|Photo Credit: Tom Daly, The Daly Dose|
The recent ouster of Teresa Sullivan, a mini coup d’etat that had enough court intrigue to give Hilary Mantel's new novel, Bring Up the Bodies, a run for its money, may be the best thing that’s happened in higher education in a long time.
Why? Because her summary dismissal by the Board of Visitors, spear-headed by real estate developer Helen Dragas, the Board’s Rector, and its Vice Rector, Mark Kington (the head of a capital management firm who sits with Dragas on the BOD of the energy company, Dominion) makes it absolutely clear what is at stake in the corporatization of higher education: Goodbye shared governance, hello strategic dynamism.
There’s a painful irony in all of this, of course: The same folks who championed the combination of tax kickbacks to the wealthy, deregulation, and insider trading that helped shatter the economy and hobble the budgets of colleges and universities are now increasingly running them. What these people like to call “strategic dynamism” produced binge profits, sure. But it ended up shredding the economy, and now it’s coming to a college or university near you. (If you haven’t seen The Chronicle of Higher Education piece on the idea of “strategic dynamism” and the role it played in Sullivan’s firing, you ought to check it out.) Boards like UVAs, increasingly made up of hedge fund operators, mortgage lenders, developers, and investment firm CEOs, are trained to put fast-paced change, short-term economic gain, and dramatic changes in asset allocation and in personnel ahead of long term, methodical academic planning, subordinating even the pretense of shared governance to the economic bottom line. It represents a culture of governance alien to the one we’re used to in higher education. As Kris Olds points out in a superb Inside Higher Education piece on UVAs Board, this is "a patently unbalanced and inward-oriented board, drawing from a very narrow segment of society," one prone to "group think."
You remember shared governance, right? In the old days, when the business of education was education, and not business, the academic mission of the university -- its courses, curricula, and programs -- could safely be delegated to the people who have the expertise: the faculty. So could the process of promotion and tenure. Now, however, the curriculum has become a product, the faculty are employees (increasingly limited to adjunct or part-time status), and the students consumers. In the process, academic issues have been transformed into economic issues, and so the faculty can no longer be trusted with them. The value -- and thus the viability -- of courses, programs and departments can no longer be separated from the maximization of revenue flows, or from the cant of productivity and quantifiable learning outcomes. Strategic dynamism is fast becoming the new bottom line, and all it wants to know is how departments and their faculties can perform in the context of short-term, wildly fluctuating financial exigencies. Why allow faculty a governance role in the curriculum when faculty want to protect the viability of traditional academic programs that supposedly put a drag on the university's finances and are irrelevant to the vocational needs of their students? Shared governance just looks absurd to people like Dragas and Kington. They're CEOs, developers, and investment fund executives.

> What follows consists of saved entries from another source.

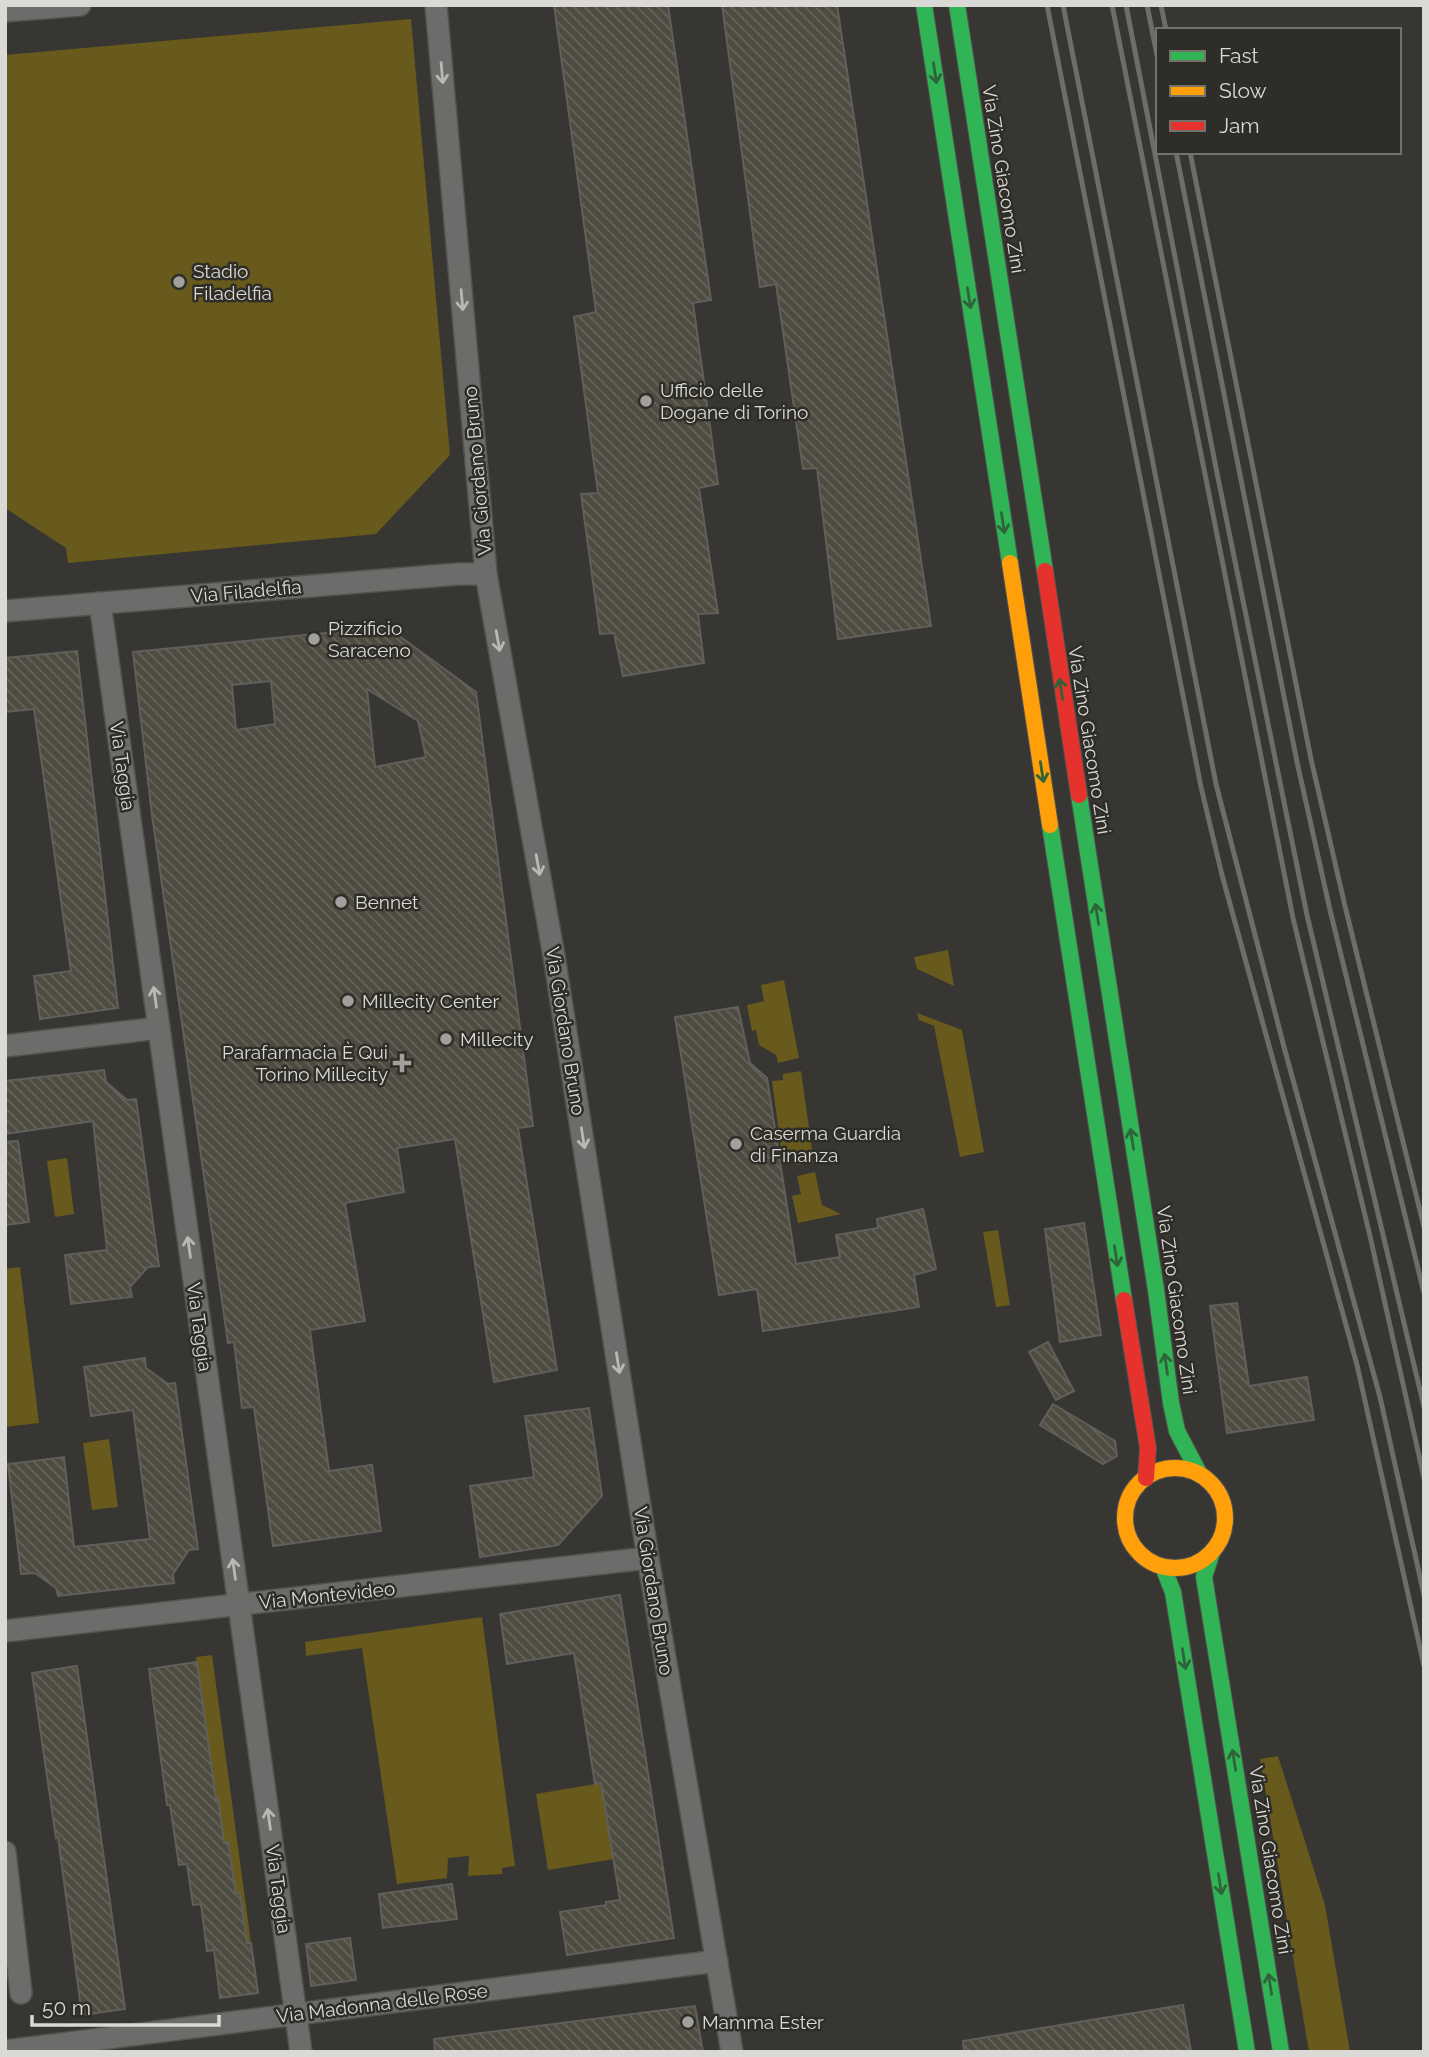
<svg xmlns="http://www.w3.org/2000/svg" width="1429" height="2057" font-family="Raleway,sans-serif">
<defs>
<pattern id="building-back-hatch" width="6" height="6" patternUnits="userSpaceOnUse" patternTransform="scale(1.75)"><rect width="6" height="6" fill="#4e4b40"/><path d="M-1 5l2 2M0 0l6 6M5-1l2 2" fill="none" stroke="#67645b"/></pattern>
</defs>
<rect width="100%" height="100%" fill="#373632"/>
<g fill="#675a1c">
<polygon points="411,19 450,455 376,534 68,563 66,548 5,508 5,55"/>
<polygon points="948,950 954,986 917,969 914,957"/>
<polygon points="784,980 799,1058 778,1063 776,1055 759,1045 756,1030 752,1031 747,1005 764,1001 761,985"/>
<polygon points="917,1013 962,1030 984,1152 960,1157 934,1026 919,1020"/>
<polygon points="801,1071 814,1163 794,1165 792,1154 782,1155 772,1081 783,1080 783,1074"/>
<polygon points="67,1158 74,1214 55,1217 47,1161"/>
<polygon points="815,1172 822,1205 841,1214 798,1223 792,1196 801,1194 797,1176"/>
<polygon points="998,1230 1010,1305 996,1307 983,1232"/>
<polygon points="20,1267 39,1423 5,1427 5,1269"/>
<polygon points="109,1439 118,1507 92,1510 83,1443"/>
<polygon points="482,1617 515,1866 502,1868 502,1874 468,1876 469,1856 448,1858 447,1878 397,1884 362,1648 306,1656 305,1642"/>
<polygon points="212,1655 251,1943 247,1943 239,1893 236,1894 228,1843 224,1843 217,1799 216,1799 196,1657"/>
<polygon points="1278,1756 1325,1905 1350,2052 1309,2052 1260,1759"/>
<polygon points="601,1783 614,1859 548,1870 536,1794"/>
</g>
<g fill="url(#building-back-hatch)" stroke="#5f5f5c" stroke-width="2" fill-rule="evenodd">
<polygon points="554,5 668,5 711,300 693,303 718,484 699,488 718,613 698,614 704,663 623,676 614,633 600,634 581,494 598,493 574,317 596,312"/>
<polygon points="722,5 837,5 931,626 838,639 817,468 803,469 776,284 760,287"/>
<path d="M387,627L476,692L533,1126L518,1128L557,1370L494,1382L455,1139L397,1148L404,1192L345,1203L365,1321L310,1330L329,1471L372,1465L381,1531L273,1546L254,1407L242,1408L234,1342L228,1343L152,815L133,652ZM271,681L275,724L236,730L232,685ZM367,689L418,721L426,757L375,767Z"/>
<polygon points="77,651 118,1008 40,1019 34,976 71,971 34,709 5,712 5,658"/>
<polygon points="738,1007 750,1063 767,1078 796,1264 840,1257 836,1235 878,1228 877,1219 923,1209 936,1269 914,1275 919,1307 763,1331 757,1289 719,1295 675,1017"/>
<polygon points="104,1070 106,1082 127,1100 136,1099 159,1266 148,1267 130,1287 132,1297 71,1304 65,1255 107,1250 93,1121 5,1134 5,1081"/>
<polygon points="18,1141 29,1222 5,1225 5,1142"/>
<polygon points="1084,1223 1101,1335 1060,1342 1045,1229"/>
<polygon points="1237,1303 1249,1386 1307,1377 1314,1420 1227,1433 1210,1306"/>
<polygon points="1048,1342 1074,1391 1056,1400 1029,1352"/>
<polygon points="145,1358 146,1368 168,1384 175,1383 198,1549 189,1550 173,1574 174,1583 58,1596 56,1588 35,1573 21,1574 8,1464 64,1457 74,1547 150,1539 133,1410 91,1416 84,1367"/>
<polygon points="1053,1404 1115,1441 1117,1456 1103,1464 1040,1425"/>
<polygon points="589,1408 602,1496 558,1545 480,1557 470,1486 534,1477 525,1416"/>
<polygon points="620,1595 674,1938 567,1955 560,1912 606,1905 606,1902 620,1900 601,1783 595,1784 574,1653 507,1664 500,1614"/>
<polygon points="197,1662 216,1799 218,1798 224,1843 228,1842 236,1894 240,1893 247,1943 251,1943 258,1993 220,1998 214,1950 207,1951 201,1904 193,1905 187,1864 179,1865 170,1805 167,1805 149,1669"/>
<polygon points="77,1666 125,2009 82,2015 58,1837 56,1838 32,1673"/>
<polygon points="452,1884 457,1919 383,1928 379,1894"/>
<polygon points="350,1938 356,1980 311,1986 306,1944"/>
<polygon points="1183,2005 1191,2052 964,2052 963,2041"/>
<polygon points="695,2006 703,2052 435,2052 434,2039"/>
</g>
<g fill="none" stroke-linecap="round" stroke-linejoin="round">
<g stroke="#53524f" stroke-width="24">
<g id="street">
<polyline points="436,5 486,574 555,962 648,1558 732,2052"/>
<polyline points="5,11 80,5"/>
<polyline points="100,603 301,2052"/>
<polyline points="5,611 458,574 486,574"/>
<polyline points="5,1046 159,1028"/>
<polyline points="5,1631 648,1558"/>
<polyline points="5,1852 21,1993"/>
<polyline points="5,2051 717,1961"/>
</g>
</g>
<g stroke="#53524f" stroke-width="18">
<g id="fast">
<polyline points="924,5 1010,563"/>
<polyline points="957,5 1045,571"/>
<polyline points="1079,795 1156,1290 1171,1403 1177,1431 1200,1475"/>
<polyline points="1050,825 1124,1300"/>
<polyline points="1212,1552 1204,1577 1281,2052"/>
<polyline points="1163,1567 1173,1592 1247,2052"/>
</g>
</g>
<g stroke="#53524f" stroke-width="18">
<g id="slow">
<polyline points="1010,563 1050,825"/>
<circle cx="1175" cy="1518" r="50"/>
</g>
</g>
<g stroke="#53524f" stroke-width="18">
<g id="jam">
<polyline points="1045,571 1079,795"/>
<polyline points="1124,1300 1148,1448 1146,1478"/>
</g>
</g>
<use href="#street" stroke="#6d6c6a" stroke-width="21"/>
<use href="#fast" stroke="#30b455" stroke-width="16"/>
<use href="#slow" stroke="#ff9f0a" stroke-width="16"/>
<use href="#jam" stroke="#e5322d" stroke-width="16"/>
<g stroke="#6e6d6a" stroke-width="5">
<polyline points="1047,5 1201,787 1222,875 1357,1365 1424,1666"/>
<polyline points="1063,5 1216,784 1284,1047 1380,1397 1424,1595"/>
<polyline points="1112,5 1293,918 1370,1236 1424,1478"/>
<polyline points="1126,5 1216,468 1307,915 1424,1407"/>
<polyline points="1147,5 1158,60"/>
<polyline points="1161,5 1166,30"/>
<polyline points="1176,152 1297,762 1330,910 1424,1293"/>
<polyline points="1190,152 1311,759 1345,906 1424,1227"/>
</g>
</g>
<defs><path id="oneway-shaft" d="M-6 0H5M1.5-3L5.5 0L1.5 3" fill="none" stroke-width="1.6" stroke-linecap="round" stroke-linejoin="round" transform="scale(1.75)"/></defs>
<g stroke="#b9b8b5">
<use href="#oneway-shaft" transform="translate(442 73) rotate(85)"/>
<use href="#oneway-shaft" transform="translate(462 300) rotate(85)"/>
<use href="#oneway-shaft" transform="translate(498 641) rotate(80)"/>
<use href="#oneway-shaft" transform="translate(538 865) rotate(80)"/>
<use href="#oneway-shaft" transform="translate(155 997) rotate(-98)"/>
<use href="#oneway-shaft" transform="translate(583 1138) rotate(81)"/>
<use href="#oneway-shaft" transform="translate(189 1247) rotate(-98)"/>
<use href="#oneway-shaft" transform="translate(618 1363) rotate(81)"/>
<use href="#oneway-shaft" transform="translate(234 1569) rotate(-98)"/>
<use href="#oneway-shaft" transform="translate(269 1819) rotate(-98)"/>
</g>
<g stroke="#2f6339">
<use href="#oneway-shaft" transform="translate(935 73) rotate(81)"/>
<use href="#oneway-shaft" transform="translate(969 298) rotate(81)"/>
<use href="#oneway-shaft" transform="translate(1003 523) rotate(81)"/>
<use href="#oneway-shaft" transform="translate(1061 689) rotate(-99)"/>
<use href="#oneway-shaft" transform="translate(1042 772) rotate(81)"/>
<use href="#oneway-shaft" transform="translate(1097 914) rotate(-99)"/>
<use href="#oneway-shaft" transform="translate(1132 1139) rotate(-99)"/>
<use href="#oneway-shaft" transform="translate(1116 1256) rotate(81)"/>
<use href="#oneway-shaft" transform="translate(1166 1364) rotate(-98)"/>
<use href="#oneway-shaft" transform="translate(1184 1659) rotate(81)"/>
<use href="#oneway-shaft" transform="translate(1234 1760) rotate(-99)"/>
<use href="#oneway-shaft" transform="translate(1220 1884) rotate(81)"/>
<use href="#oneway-shaft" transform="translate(1270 1984) rotate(-99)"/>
</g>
<g fill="#a1a09c" stroke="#2e2d27" stroke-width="2.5">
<circle cx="179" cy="282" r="7"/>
<circle cx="646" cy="401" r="7"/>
<circle cx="314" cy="639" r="7"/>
<circle cx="341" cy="902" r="7"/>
<circle cx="348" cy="1001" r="7"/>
<circle cx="446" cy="1039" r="7"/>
<path d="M398.5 1052.5h7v7h7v7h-7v7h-7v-7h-7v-7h7z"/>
<circle cx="736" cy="1144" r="7"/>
<circle cx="688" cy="2022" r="7"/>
</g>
<g text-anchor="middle" stroke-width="5" stroke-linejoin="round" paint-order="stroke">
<g font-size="19" fill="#dad9d5" stroke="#2e2d27">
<text transform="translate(1004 179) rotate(81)" y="7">Via Zino Giacomo Zini</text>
<text transform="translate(477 471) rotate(-95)" y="7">Via Giordano Bruno</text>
<text transform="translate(246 591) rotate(-5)" y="7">Via Filadelfia</text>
<text transform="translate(1090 740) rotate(81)" y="7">Via Zino Giacomo Zini</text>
<text transform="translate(123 766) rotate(82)" y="7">Via Taggia</text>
<text transform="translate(566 1031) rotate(81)" y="7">Via Giordano Bruno</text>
<text transform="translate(1177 1300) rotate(82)" y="7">Via Zino Giacomo Zini</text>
<text transform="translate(200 1327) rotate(82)" y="7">Via Taggia</text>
<text transform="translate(654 1591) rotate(81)" y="7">Via Giordano Bruno</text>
<text transform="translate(327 1595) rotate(-6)" y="7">Via Montevideo</text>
<text transform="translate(1271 1860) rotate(81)" y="7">Via Zino Giacomo Zini</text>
<text transform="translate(279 1889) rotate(82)" y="7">Via Taggia</text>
<text transform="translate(382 2003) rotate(-7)" y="7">Via Madonna delle Rose</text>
</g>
<g font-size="19" fill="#dad9d5" stroke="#2e2d27" text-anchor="start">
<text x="193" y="278">Stadio<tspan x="193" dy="22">Filadelfia</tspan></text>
<text x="660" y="397">Ufficio delle<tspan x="660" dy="22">Dogane di Torino</tspan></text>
<text x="328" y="635">Pizzificio<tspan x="328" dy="22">Saraceno</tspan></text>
<text x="355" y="909">Bennet</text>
<text x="362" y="1008">Millecity Center</text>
<text x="460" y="1046">Millecity</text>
<text x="388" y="1059" text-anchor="end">Parafarmacia È Qui<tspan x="388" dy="22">Torino Millecity</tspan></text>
<text x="750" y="1140">Caserma Guardia<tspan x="750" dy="22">di Finanza</tspan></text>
<text x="702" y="2029">Mamma Ester</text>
</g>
</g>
<rect width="1429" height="2057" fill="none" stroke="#dad9d5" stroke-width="14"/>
<rect x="1156" y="28" width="245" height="126" fill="#2e2d27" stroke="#73726d" stroke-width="2"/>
<rect x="1170" y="51" width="35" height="10" fill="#30b455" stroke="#73726d" stroke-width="2"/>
<text x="1219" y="63" font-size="21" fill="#dad9d5">Fast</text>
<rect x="1170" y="86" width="35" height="10" fill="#ff9f0a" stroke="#73726d" stroke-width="2"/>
<text x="1219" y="98" font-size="21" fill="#dad9d5">Slow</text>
<rect x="1170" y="121" width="35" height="10" fill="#e5322d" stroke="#73726d" stroke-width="2"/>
<text x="1219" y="133" font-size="21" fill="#dad9d5">Jam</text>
<path d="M32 2015v10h187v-10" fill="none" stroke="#dad9d5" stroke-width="3.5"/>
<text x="42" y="2015" font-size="21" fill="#dad9d5" stroke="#2e2d27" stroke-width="5" paint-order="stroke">50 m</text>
</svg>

Whoever heard of shared governance in their world?
And finally, what happens to the humanities under such a regime? They shrink into irrelevancy and their departments close. It’s telling that the only concrete reason we’ve gotten for Sullivan’s ouster is that she apparently refused to cut the departments of German and Classics. It’s not hard to imagine that this is where the deeper story lies. According to an article in The Washington Post, “Leaders of the university’s governing board ousted Sullivan last week largely because of her unwillingness to consider dramatic program cuts in the face of dwindling resources and for her perceived reluctance to approach the school with the bottom-line mentality of a corporate chief executive.” Surely if the recent past is any indicator, many of these cuts would have come from the humanities and the liberal arts. Indeed, the statement she issued yesterday suggests this is the case. You can read it here.
To its credit, the AAUP saw this coming way back in 1966. Consider this introductory passage from the AAUP Statement on Government of Colleges and Universities:
“[T]he academic institution, public or private, often has become less autonomous; buildings, research, and student tuition are supported by funds over which the college or university exercises a diminishing control. Legislative and executive governmental authorities, at all levels, play a part in the making of important decisions in academic policy. If these voices and forces are to be successfully heard and integrated, the academic institution must be in a position to meet them with its own generally unified view.”
“Less autonomy?" "Diminishing control?” "Unified view?" Indeed. If strategic dynamism is the ideal the Board at UVA was pushing, one doesn’t have to look far to see how recklessly that ideal operates, and how damaging it can be, for the firing of President Sullivan was clearly meant to be strategically dynamic. And boy did it backfire. But we shouldn’t be surprised. If it can screw up an entire nation’s economy it can certainly do the same thing to a university. The manner of Sullivan's firing is the best argument against the managerial ideal that drove it, and we can at least thank the UVA Board for dramatizing so brazenly what's at stake in the corporatizing of higher education.